In this study, a novel biomarker was constructed by combining two features, metastasis and the BM, which are effective in predicting patient metastasis, prognosis, and immunotherapy efficacy and are expected to lead to the development of new potential drugs. However, this study has several limitations. First, the accuracy of the MBRGs prognostic model in predicting prognosis and immune regulation in patients with HCC remains a crucial clinical question that requires the development of clinical guidelines for its use.
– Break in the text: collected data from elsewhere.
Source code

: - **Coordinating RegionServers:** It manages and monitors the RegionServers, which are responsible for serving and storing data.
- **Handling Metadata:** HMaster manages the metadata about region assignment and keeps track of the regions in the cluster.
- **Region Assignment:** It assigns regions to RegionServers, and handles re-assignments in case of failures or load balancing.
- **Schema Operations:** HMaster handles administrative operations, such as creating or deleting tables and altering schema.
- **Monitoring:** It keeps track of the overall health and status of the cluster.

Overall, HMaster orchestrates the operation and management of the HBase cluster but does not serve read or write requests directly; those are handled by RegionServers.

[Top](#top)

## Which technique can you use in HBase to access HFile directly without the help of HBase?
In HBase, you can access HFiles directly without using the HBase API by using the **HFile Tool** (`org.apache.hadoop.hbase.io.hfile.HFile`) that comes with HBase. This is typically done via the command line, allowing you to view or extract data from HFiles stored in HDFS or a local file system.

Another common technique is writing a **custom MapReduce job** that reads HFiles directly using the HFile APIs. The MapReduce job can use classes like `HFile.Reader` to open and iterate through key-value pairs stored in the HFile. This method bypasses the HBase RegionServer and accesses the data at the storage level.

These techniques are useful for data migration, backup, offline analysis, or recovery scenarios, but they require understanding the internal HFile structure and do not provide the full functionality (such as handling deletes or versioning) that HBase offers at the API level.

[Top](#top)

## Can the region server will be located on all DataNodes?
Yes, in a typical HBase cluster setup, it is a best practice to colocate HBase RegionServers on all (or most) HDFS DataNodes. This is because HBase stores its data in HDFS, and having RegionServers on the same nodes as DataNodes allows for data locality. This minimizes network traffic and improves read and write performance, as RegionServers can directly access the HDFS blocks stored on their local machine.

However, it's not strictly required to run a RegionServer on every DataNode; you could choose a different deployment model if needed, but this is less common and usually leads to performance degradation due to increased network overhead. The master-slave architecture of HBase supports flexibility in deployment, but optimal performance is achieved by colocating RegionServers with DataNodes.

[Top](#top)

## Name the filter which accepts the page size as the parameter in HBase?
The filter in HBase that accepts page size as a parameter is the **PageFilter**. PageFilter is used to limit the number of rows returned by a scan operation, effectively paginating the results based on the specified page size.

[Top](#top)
Furthermore, the mechanisms linking the MBRGs prognostic model to the therapeutic efficacy of HCC drug treatments have yet to be determined, and further experimental validation on a substantial patient cohort is required.

Conclusion

In conclusion, we developed a novel prognostic model based on MBRGs that serves as an effective indicator for predicting the prognosis and response of patients with HCC to immunotherapy. Therefore, our findings provide promising insights that should help guide physicians in making more accurate and personalized treatment decisions for patients with HCC.